TEXTAUSZUG.
::::
Laut China-Arms waren in einer undatierten Rede Khameneis im Hintergrund chinesische Systeme zu sehen. Grundlage dafür wäre ein 2021 geschlossenes Partnerschaftsabkommen mit China im Wert von 400 Milliarden Dollar.

Diese Luftabwehrfähigkeiten werden durch ein beeindruckendes Arsenal eigener iranischer Systeme und russischer Importe ergänzt. Der Iran verfügt über das selbst entwickelte Bavar-373-System, das nach iranischen Angaben dem US-amerikanischen Patriot-System überlegen sein soll. Zusätzlich operiert der Iran mit russischen S-300 Luftabwehrsystemen und möglicherweise bald auch mit dem fortschrittlicheren S-400-System.

Wie Bulgarian Military berichtet, soll Russland bereits mit der Lieferung des russischen S-400-Systems begonnen haben, das mit seiner Reichweite von bis zu 400 Kilometern die iranischen Abwehrfähigkeiten erheblich verstärken würde.

Türkischer Faktor: S-400 in Syrien

Eine zusätzliche Komplikation für einen möglichen Iran-Angriff ist die Stationierung türkischer S-400 in Syrien. Wie Defense Mirror berichtet, treibt die Türkei Pläne voran, das von Russland gekaufte S-400-System auf dem T4-Luftwaffenstützpunkt in Zentralsyrien zu stationieren, trotz jüngster israelischer Luftangriffe auf die Region – türkisches Militärgerät, einschließlich Luftabwehreinheiten, soll bereits aktiv zu Stützpunkten nahe Homs und Palmyra verlegt werden.

Mit der Stationierung fortschrittlicher Luftabwehrsysteme auf den zentralsyrischen Flughäfen würde die Türkei de facto die Luftroute in den Iran beherrschen und könnte sie bei Bedarf blockieren.

Aktuelle US-Truppenverschiebungen

Die Vorbereitung auf einen möglichen Konflikt mit dem Iran hat bereits zu erheblichen Verschiebungen US-amerikanischer Militärressourcen geführt.

Wie der X-Kanal Osintdefender berichtet, wurde ein komplettes "Patriot"-Raketenbataillon der US-Armee in die Centcom-Region (Naher Osten) verlegt.
::::
AUFGABEN.
A – Übertrage den Satz „Der Iran verfügt über das selbst entwickelte Bavar-373-System, das nach iranischen Angaben dem US-amerikanischen Patriot-System überlegen sein soll.“ aus dem Textauszug zur iranischen Luftabwehr ins Englische.
B – Gib aus dem Textauszug zur iranischen Luftabwehr den Abschnitt zwischen „Türkischer Faktor: S-400“ und „bei Bedarf blockieren.“, beide eingeschlossen, wortgetreu wieder.
Die Auflistung stammt aus einer anderen Quelle als der Text.

DATENZEILEN.
::::
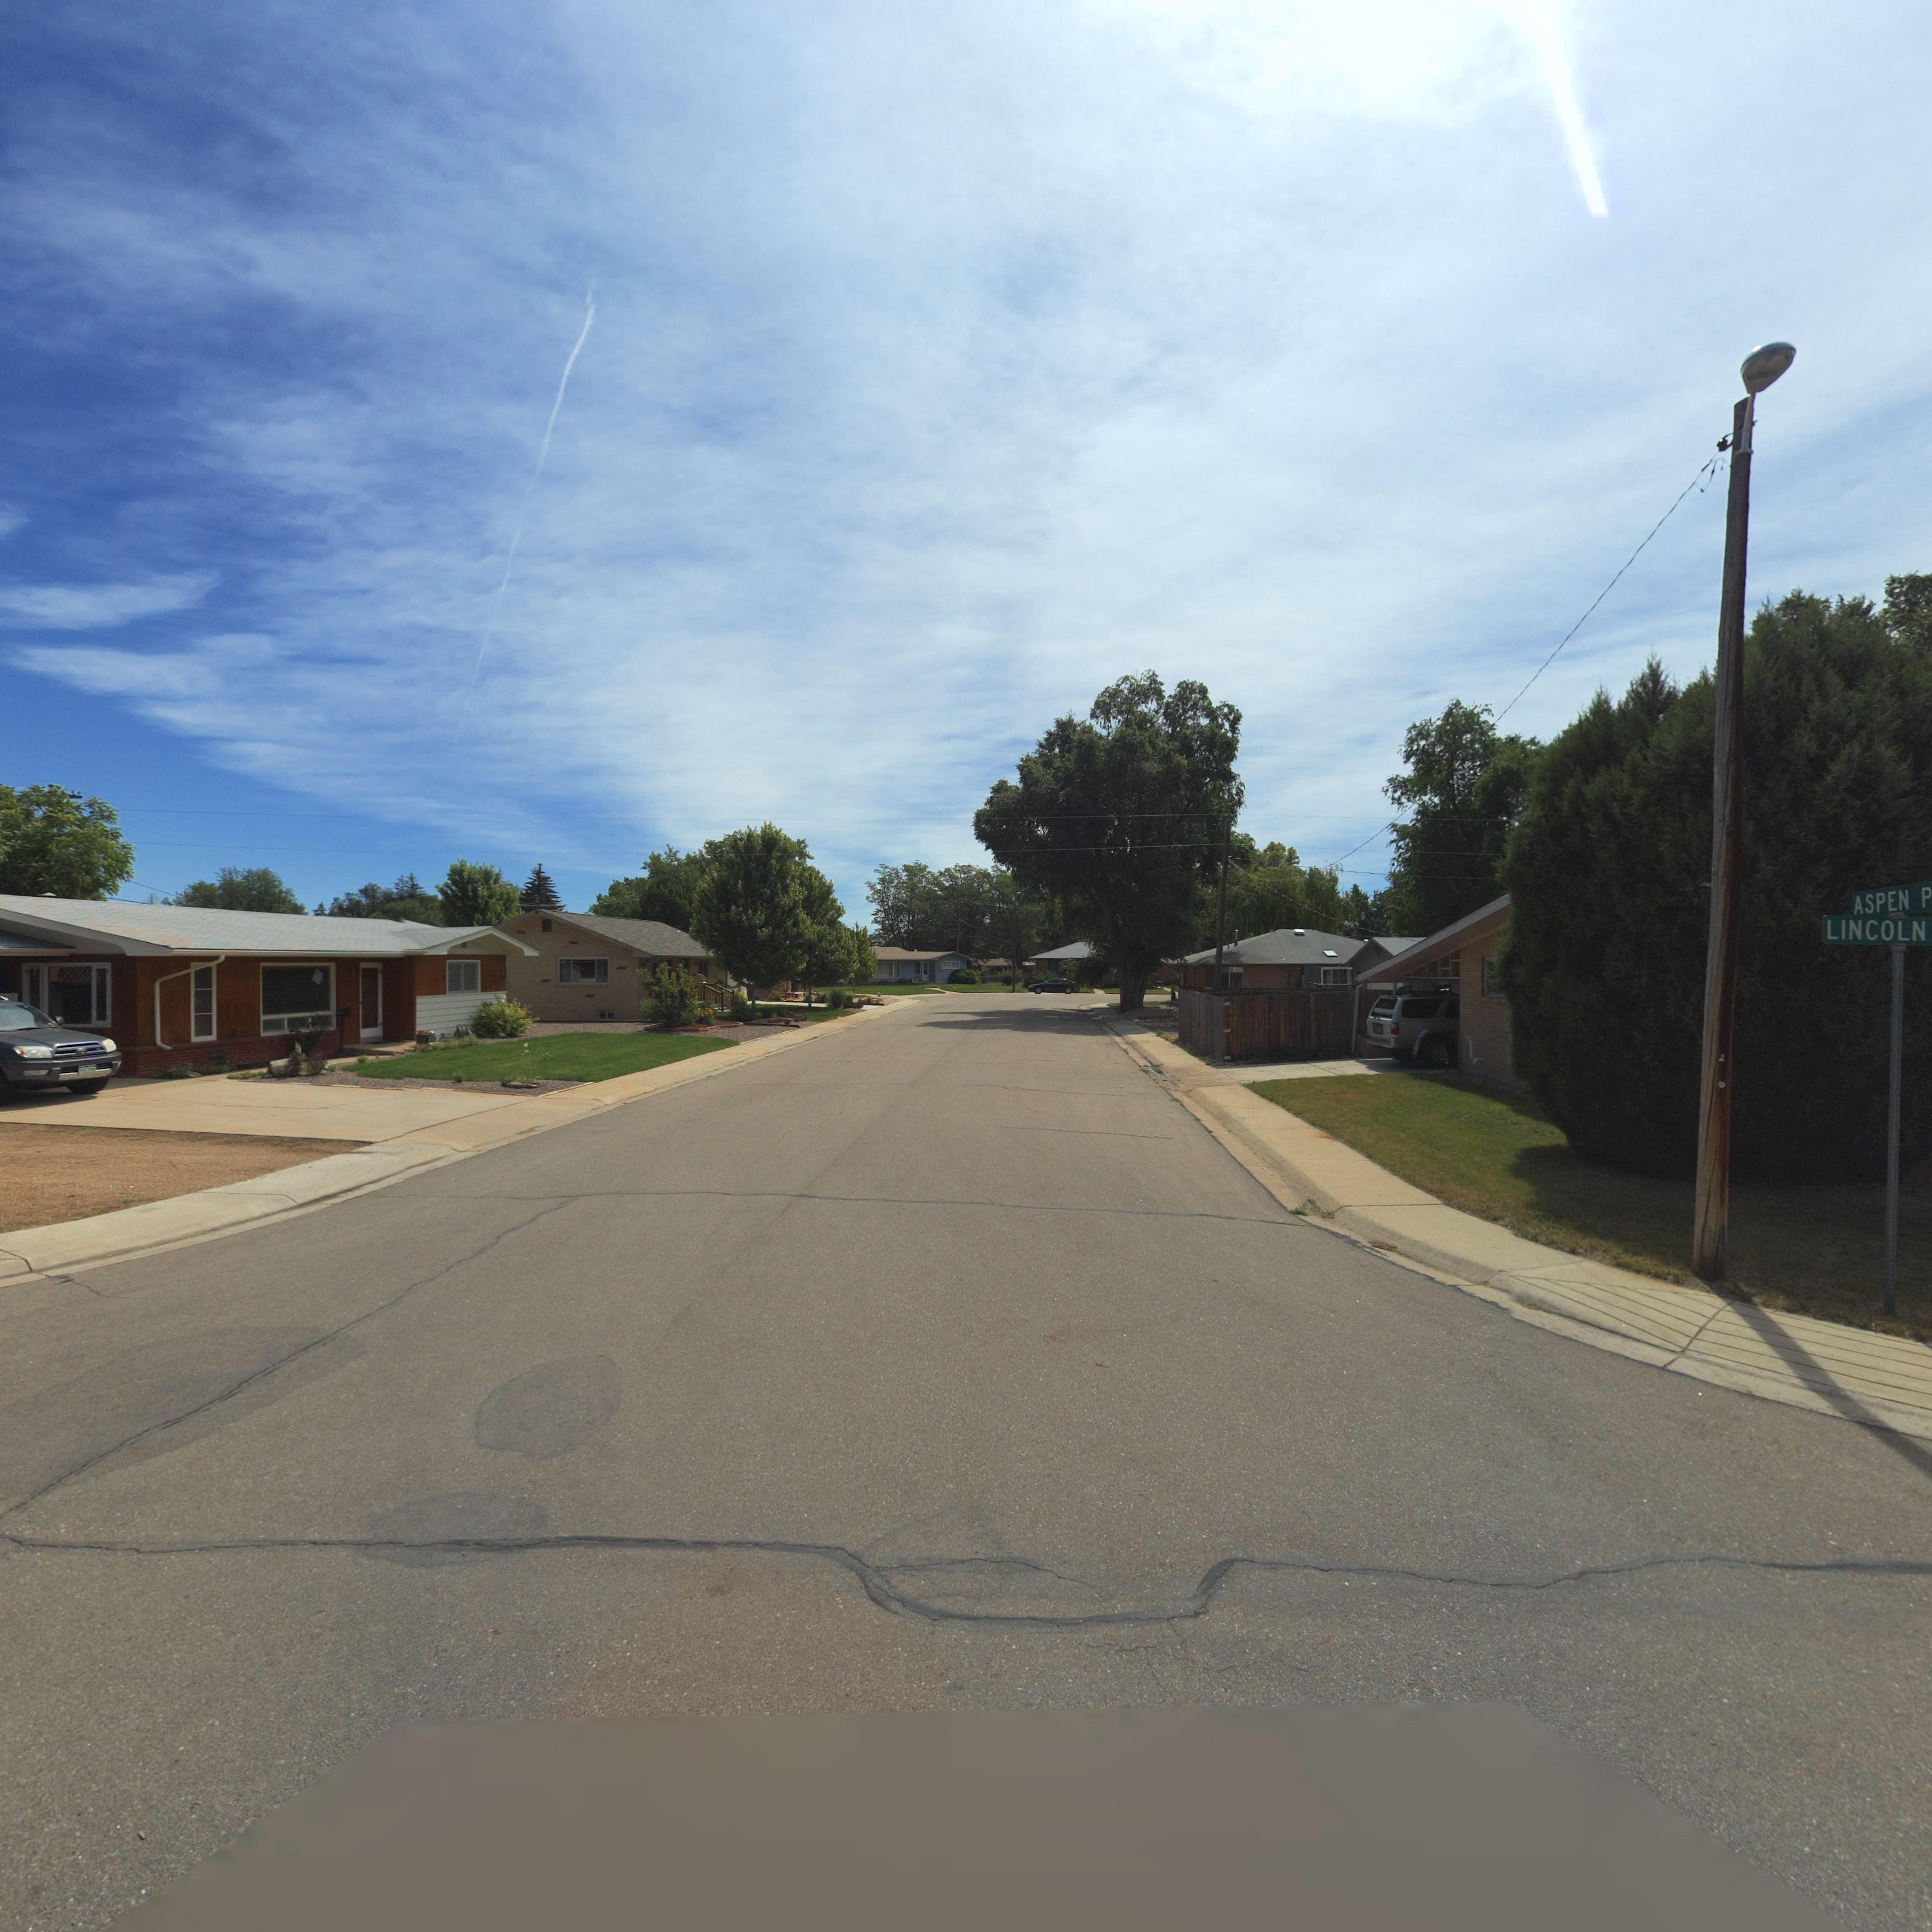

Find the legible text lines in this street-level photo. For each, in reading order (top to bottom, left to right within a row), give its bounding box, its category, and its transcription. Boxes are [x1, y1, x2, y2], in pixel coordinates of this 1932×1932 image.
::::
LÖSUNGEN.
A – Iran has the domestically developed Bavar-373 system, which, according to Iranian claims, is said to be superior to the U.S. Patriot system.

B –
Türkischer Faktor: S-400 in Syrien

Eine zusätzliche Komplikation für einen möglichen Iran-Angriff ist die Stationierung türkischer S-400 in Syrien. Wie Defense Mirror berichtet, treibt die Türkei Pläne voran, das von Russland gekaufte S-400-System auf dem T4-Luftwaffenstützpunkt in Zentralsyrien zu stationieren, trotz jüngster israelischer Luftangriffe auf die Region – türkisches Militärgerät, einschließlich Luftabwehreinheiten, soll bereits aktiv zu Stützpunkten nahe Homs und Palmyra verlegt werden.

Mit der Stationierung fortschrittlicher Luftabwehrsysteme auf den zentralsyrischen Flughäfen würde die Türkei de facto die Luftroute in den Iran beherrschen und könnte sie bei Bedarf blockieren.